How many cans do I need for a set of steps? Plan on 10 to 12 sq ft per 12-oz can at two coats. A standard 3-step concrete stoop with a 4-foot-wide landing runs roughly 28 to 35 sq ft of tread, so figure 5 to 6 cans. Buyers routinely under-buy. Order the 6-pack.
How slip-resistant is it once it’s down? Rust-Oleum publishes a 0.72 dry and 0.85 wet coefficient of friction for the Industrial Choice version. Anything at or above 0.60 wet is generally treated as slip-resistant for foot traffic. The clear aerosol grips well above bare sealed concrete or painted metal, especially wet.

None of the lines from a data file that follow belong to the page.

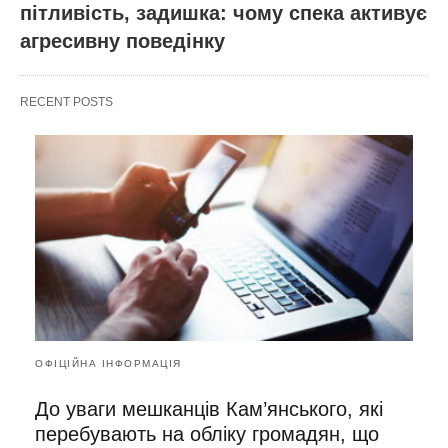
пітливість, задишка: чому спека активує
агресивну поведінку
RECENT POSTS
ОФІЦІЙНА ІНФОРМАЦІЯ
До уваги мешканців Кам’янського, які
перебувають на обліку громадян, що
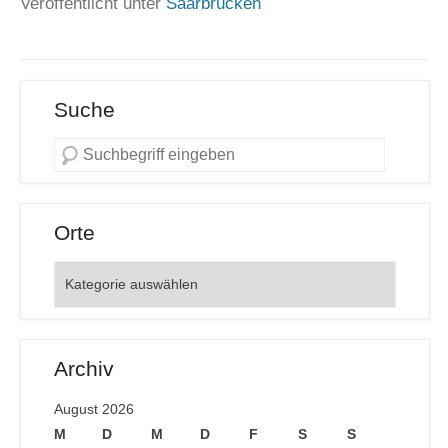
Veröffentlicht unter
Saarbrücken
Suche
Orte
Orte
Archiv
August 2026
M
D
M
D
F
S
S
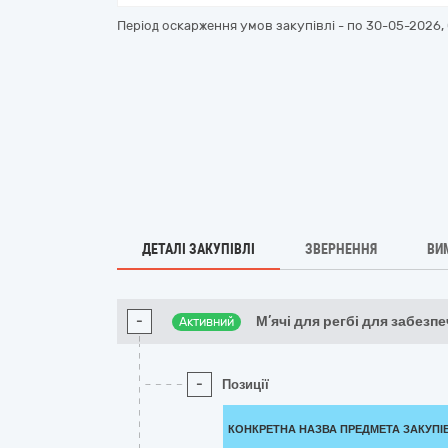
Період оскарження умов закупівлі - по
30-05-2026, 
ДЕТАЛІ ЗАКУПІВЛІ
ЗВЕРНЕННЯ
ВИ
-
М’ячі для регбі для забезп
Активний
-
Позиції
КОНКРЕТНА НАЗВА ПРЕДМЕТА ЗАКУПІ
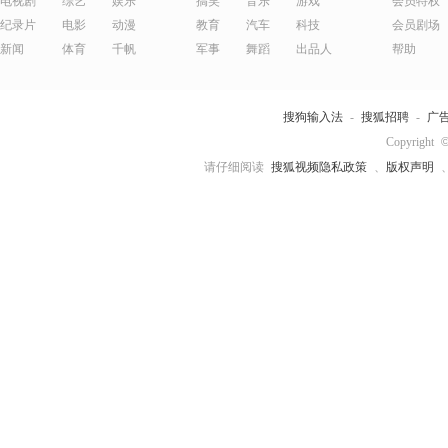
电视剧
综艺
娱乐
搞笑
音乐
游戏
会员特权
纪录片
电影
动漫
教育
汽车
科技
会员剧场
新闻
体育
千帆
军事
舞蹈
出品人
帮助
三橙
老姜侃天下
不刷题的吴
刘辉律师
姥姥
搜狗输入法
-
搜狐招聘
-
广
Copyright
请仔细阅读
搜狐视频隐私政策
、
版权声明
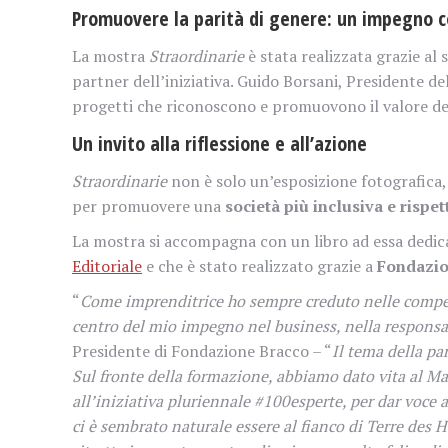
Promuovere la parità di genere: un impegno c
La mostra
Straordinarie
è stata realizzata grazie al
partner dell’iniziativa. Guido Borsani, Presidente d
progetti che riconoscono e promuovono il valore dell
Un invito alla riflessione e all’azione
Straordinarie
non è solo un’esposizione fotografica, m
per promuovere una
società più inclusiva e rispe
La mostra si accompagna con un libro ad essa dedicat
Editoriale
e che è stato realizzato grazie a
Fondazio
“
Come imprenditrice ho sempre creduto nelle comp
centro del mio impegno nel business, nella responsabi
Presidente di Fondazione Bracco – “
Il tema della pa
Sul fronte della formazione, abbiamo dato vita al Ma
all’iniziativa pluriennale #100esperte, per dar voce a
ci è sembrato naturale essere al fianco di Terre des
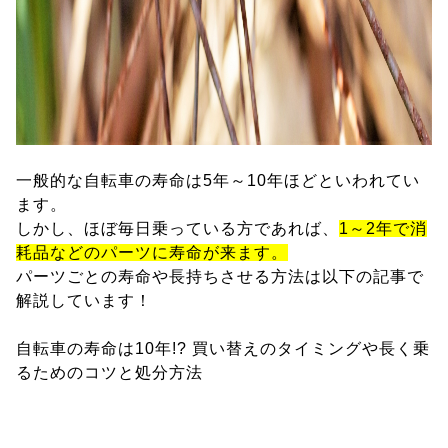
一般的な自転車の寿命は5年～10年ほどといわれてい
ます。
しかし、ほぼ毎日乗っている方であれば、
1～2年で消
耗品などのパーツに寿命が来ます。
パーツごとの寿命や長持ちさせる方法は以下の記事で
解説しています！
自転車の寿命は10年!? 買い替えのタイミングや長く乗
るためのコツと処分方法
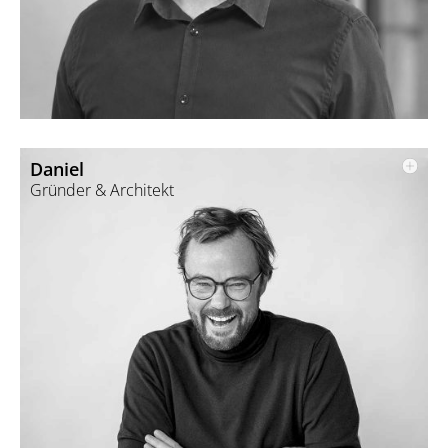
Daniel
Gründer & Architekt
Christoph studierte Architektur an der FH Erfurt im Bachelor
und Master.
Stationen in Paris, St. Gallen und Zürich sowie seine
anschließende Selbstständigkeit prägten früh seinen Fokus
auf Entwurfsprozesse.
Als Beirat des MAIV engagiert er sich für neue Ansätze in der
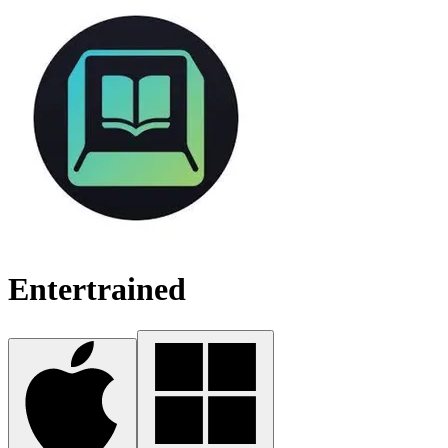
Entertrained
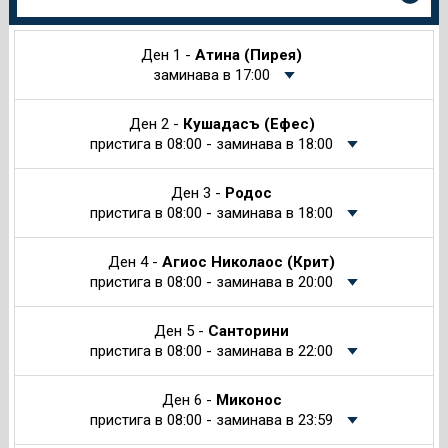
информация
за
Круиза
Ден 1 -
Атина (Пирея)
заминава в 17:00
Ден 2 -
Кушадасъ (Ефес)
пристига в 08:00 - заминава в 18:00
Ден 3 -
Родос
пристига в 08:00 - заминава в 18:00
Ден 4 -
Агиос Николаос (Крит)
пристига в 08:00 - заминава в 20:00
Ден 5 -
Санторини
пристига в 08:00 - заминава в 22:00
Ден 6 -
Миконос
пристига в 08:00 - заминава в 23:59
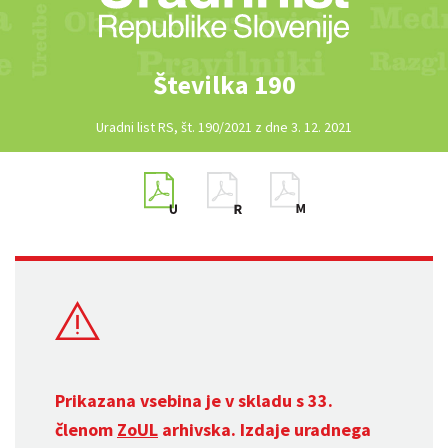
Številka 190
Uradni list RS, št. 190/2021 z dne 3. 12. 2021
Prikazana vsebina je v skladu s 33.
členom
ZoUL
arhivska. Izdaje uradnega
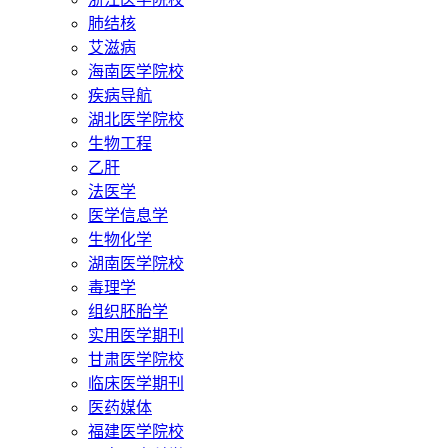
肺结核
艾滋病
海南医学院校
疾病导航
湖北医学院校
生物工程
乙肝
法医学
医学信息学
生物化学
湖南医学院校
毒理学
组织胚胎学
实用医学期刊
甘肃医学院校
临床医学期刊
医药媒体
福建医学院校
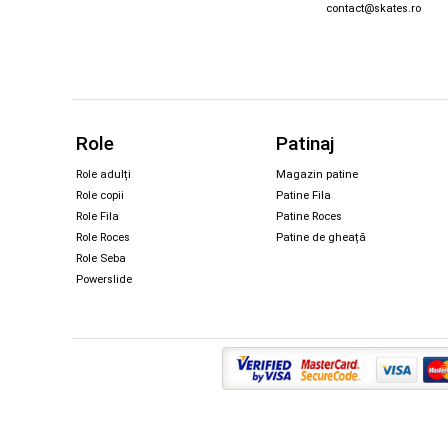
contact@skates.ro
Role
Patinaj
Role adulți
Magazin patine
Role copii
Patine Fila
Role Fila
Patine Roces
Role Roces
Patine de gheață
Role Seba
Powerslide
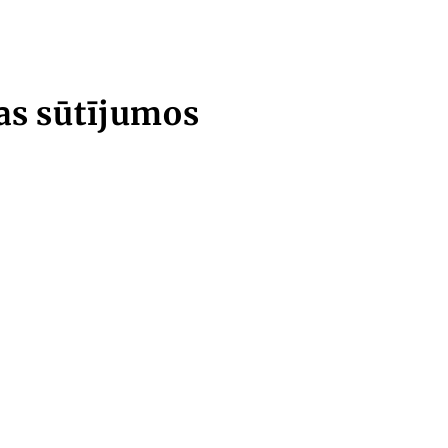
bas sūtījumos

Does it hold up outdoors through freeze-thaw? On sound, well-prepped concrete it holds a season or two of moderate traffic. On high-traffic exterior treads in freeze-thaw climates, recoat annually. The thin film wears at the foot-strike zone. It is maintenance, not a one-and-done.
Brush-grade epoxy or the aerosol, which should I buy? For a few steps, a ramp, or a railing, the 12-oz aerosol is faster and cleaner. For a pool deck, locker room, or commercial wet area, use the Concrete Saver brush/roll epoxy at 80 to 100 sq ft per gallon. It is a far tougher film, but it needs an acid etch and a 48-hour cure.